Almost all the major players on Capitol Hill have lamented that these are dangerous times in Washington. But if you want to know why -- it depends who you ask.
President Donald Trump's lawyers gave their reasons on Tuesday, as they wrapped up their presentations on the Senate floor. Led by Jay Sekulow, a personal attorney to the President, they hammered home the point that Trump's impeachment sets a dangerous precedent.
"You've now heard from legal scholars from a variety of schools of thought, from a variety of political backgrounds, but they do have a common theme with a dire warning -- danger, danger, danger," Sekulow said, using a phrase that he repeated several times on the Senate floor.

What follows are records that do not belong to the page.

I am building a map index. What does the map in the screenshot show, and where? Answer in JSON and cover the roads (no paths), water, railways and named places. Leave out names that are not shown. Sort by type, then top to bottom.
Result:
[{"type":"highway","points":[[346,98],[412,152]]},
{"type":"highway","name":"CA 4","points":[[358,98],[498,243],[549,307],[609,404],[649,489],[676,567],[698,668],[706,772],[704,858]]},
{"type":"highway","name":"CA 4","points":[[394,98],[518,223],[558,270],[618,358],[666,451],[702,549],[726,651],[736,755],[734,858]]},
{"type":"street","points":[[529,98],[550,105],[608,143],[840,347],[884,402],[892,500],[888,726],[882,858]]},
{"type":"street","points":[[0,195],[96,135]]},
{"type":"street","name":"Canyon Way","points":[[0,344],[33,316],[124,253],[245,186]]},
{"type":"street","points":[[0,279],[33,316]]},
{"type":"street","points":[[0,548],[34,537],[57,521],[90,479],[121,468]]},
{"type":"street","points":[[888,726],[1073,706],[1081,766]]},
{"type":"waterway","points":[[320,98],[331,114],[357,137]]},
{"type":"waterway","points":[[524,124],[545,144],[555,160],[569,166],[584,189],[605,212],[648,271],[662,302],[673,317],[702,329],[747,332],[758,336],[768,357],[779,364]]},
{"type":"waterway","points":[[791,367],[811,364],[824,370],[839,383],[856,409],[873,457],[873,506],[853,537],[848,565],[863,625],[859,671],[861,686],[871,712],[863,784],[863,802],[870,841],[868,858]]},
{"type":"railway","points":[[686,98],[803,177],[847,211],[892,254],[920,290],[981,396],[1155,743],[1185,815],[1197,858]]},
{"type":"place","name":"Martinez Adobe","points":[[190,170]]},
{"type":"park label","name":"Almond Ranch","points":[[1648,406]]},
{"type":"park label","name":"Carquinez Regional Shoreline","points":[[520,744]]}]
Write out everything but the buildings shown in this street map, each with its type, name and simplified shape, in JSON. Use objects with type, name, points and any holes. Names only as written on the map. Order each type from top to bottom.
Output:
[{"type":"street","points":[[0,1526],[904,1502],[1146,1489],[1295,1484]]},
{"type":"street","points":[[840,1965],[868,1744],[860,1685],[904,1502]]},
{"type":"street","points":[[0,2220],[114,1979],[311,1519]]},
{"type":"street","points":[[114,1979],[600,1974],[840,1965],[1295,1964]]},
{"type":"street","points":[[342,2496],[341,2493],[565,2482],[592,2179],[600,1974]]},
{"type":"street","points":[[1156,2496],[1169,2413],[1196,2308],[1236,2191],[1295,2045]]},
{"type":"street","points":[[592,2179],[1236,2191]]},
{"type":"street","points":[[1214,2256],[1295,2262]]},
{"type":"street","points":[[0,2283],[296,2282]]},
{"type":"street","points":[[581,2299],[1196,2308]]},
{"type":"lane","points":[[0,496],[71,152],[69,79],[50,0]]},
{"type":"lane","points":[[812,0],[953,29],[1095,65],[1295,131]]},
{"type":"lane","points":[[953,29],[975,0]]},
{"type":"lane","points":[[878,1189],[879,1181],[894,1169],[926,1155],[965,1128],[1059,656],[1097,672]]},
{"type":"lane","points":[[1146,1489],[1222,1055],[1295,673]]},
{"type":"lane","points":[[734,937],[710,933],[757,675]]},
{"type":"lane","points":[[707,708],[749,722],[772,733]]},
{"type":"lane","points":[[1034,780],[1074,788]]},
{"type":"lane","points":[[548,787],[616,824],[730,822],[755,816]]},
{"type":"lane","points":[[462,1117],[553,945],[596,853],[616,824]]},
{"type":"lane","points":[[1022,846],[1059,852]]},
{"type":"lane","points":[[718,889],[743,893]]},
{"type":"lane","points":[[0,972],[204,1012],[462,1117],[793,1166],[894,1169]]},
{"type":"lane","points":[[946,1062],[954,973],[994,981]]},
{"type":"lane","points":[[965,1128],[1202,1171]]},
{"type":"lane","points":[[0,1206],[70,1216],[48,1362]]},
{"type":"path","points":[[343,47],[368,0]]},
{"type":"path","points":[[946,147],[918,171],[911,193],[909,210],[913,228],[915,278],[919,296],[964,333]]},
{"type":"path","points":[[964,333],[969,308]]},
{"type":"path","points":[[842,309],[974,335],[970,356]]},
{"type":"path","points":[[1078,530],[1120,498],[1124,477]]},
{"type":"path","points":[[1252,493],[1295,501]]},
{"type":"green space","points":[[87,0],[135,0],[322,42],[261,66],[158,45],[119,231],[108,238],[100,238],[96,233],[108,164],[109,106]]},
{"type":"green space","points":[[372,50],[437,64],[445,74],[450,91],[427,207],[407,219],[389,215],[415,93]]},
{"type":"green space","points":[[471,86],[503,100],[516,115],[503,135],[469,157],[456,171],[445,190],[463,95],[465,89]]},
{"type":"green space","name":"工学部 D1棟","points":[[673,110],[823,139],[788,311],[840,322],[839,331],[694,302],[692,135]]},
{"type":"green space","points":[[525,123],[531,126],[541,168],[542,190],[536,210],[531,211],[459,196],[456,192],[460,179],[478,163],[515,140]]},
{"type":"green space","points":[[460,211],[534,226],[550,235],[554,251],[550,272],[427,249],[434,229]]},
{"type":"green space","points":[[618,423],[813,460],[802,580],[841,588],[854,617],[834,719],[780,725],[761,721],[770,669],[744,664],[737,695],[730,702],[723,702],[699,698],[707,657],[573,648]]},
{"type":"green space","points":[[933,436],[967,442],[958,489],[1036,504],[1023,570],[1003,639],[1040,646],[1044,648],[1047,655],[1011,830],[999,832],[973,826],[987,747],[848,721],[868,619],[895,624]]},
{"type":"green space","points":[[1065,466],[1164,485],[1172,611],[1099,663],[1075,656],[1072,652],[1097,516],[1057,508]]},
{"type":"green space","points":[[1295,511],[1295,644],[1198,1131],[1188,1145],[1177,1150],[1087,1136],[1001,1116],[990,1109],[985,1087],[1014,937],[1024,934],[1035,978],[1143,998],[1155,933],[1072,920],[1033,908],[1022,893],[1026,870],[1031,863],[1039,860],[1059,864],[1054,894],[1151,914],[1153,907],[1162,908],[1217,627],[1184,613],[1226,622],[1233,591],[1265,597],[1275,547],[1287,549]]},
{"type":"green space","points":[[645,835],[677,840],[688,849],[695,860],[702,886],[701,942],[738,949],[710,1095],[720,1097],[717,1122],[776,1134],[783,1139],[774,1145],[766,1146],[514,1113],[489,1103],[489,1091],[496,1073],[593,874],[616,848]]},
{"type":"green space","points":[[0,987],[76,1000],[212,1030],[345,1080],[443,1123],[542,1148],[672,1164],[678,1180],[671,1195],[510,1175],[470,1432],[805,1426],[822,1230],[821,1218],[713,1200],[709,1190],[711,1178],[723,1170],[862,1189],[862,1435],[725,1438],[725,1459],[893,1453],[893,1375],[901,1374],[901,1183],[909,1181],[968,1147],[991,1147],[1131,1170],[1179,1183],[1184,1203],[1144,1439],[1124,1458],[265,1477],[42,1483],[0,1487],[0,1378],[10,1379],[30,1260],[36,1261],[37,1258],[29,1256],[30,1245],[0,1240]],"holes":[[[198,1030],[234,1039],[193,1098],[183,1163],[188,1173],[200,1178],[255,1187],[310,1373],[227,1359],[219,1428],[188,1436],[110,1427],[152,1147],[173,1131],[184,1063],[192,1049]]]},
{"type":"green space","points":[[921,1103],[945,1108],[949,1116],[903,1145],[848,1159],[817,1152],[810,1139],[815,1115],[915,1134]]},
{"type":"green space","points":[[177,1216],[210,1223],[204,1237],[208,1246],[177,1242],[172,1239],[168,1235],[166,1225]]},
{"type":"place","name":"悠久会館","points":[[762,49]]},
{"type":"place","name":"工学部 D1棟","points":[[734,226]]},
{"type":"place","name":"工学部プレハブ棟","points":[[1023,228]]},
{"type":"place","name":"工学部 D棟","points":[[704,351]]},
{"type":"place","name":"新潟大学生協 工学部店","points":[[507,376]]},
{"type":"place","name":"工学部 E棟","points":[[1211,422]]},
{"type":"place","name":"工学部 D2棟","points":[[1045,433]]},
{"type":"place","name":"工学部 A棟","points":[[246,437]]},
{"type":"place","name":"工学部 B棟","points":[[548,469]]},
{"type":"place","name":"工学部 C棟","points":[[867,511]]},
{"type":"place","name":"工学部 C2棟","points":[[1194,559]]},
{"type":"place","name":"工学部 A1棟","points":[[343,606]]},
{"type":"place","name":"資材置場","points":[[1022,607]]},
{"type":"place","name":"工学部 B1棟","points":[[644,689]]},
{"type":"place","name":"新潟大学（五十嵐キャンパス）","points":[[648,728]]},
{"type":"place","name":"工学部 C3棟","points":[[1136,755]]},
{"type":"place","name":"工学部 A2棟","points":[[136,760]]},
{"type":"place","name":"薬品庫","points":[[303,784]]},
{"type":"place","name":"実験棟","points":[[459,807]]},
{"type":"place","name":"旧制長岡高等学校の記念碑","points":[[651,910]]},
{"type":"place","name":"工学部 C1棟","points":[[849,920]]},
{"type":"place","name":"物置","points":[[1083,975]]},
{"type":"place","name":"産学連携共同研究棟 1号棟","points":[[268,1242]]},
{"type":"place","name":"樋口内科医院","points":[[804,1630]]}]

"These articles must be rejected," Sekulow later said. "The Constitution requires it. Justice demands it."
His argument, in a nutshell, paints Trump as the victim of a long-running Democratic plot to undermine his presidency and ultimately undo his election victory. Sekulow pointed to the Russia investigation, which began before Trump won in 2016, and touted a laundry list of legitimate gripes about the probe, blended with allegations that touched on conspiracy theories.
If senators rewarded Democrats by convicting Trump, Sekulow claimed, they'd tarnish the nation's democracy forever. He also relied on legal arguments that are rejected by most scholars, that Trump can't be removed from office because he hasn't been accused of any crimes.
This was the exact opposite of what senators heard form House Democrats last week.
Led by Democratic Rep. Adam Schiff, the House impeachment managers pleaded with their colleagues to consider the ramifications of allowing a president to use his official powers to secure political favors from foreign governments -- the centerpiece of the abuse-of-power case against Trump.
Trump's actions "endangered out elections and it sent our country on a dangerous path that if left unchecked will cause irrevocable damage to the balance of power contemplated in our Constitution," Schiff said last week. "If someone sacrifices the national interest in favor of his own and is not removed from office our democracy is in jeopardy. It's just that simple."
As they argued during the House impeachment inquiry, Democrats said they didn't relish the opportunity to potentially remove him from office, but instead considered it a patriotic necessity.
"He is who he is, that will not change," Schiff said. "And nor will the danger associated with him."
Both sides encouraged senators to put themselves in someone else's shoes, urging them to step away from their own political leanings and consider an alternate view -- if just for a moment.
Schiff wanted senators to consider how former US Ambassador to Ukraine Marie Yovanovitch felt when Trump publicly smeared her reputation and ended her coveted diplomatic career in Kiev.
Sekulow told senators to imagine how suspicious they'd be of US law enforcement if they, like Trump, learned early on in their presidency that the FBI was investigating their campaign.
Many senators say they're keeping an open mind while the trial is ongoing. It's not clear how many of them are leaning into the rhetoric and actually considering the views of both sides. Only Democrats voted to impeach Trump in the House, and only Republicans voted to approve the trial rules in the Senate. (Both votes were bipartisan in President Bill Clinton's impeachment.)
For their part, the framers of the US Constitution also warned of some dangers -- of unyielding partisans who put factions over their country. They might not like what they're seeing today.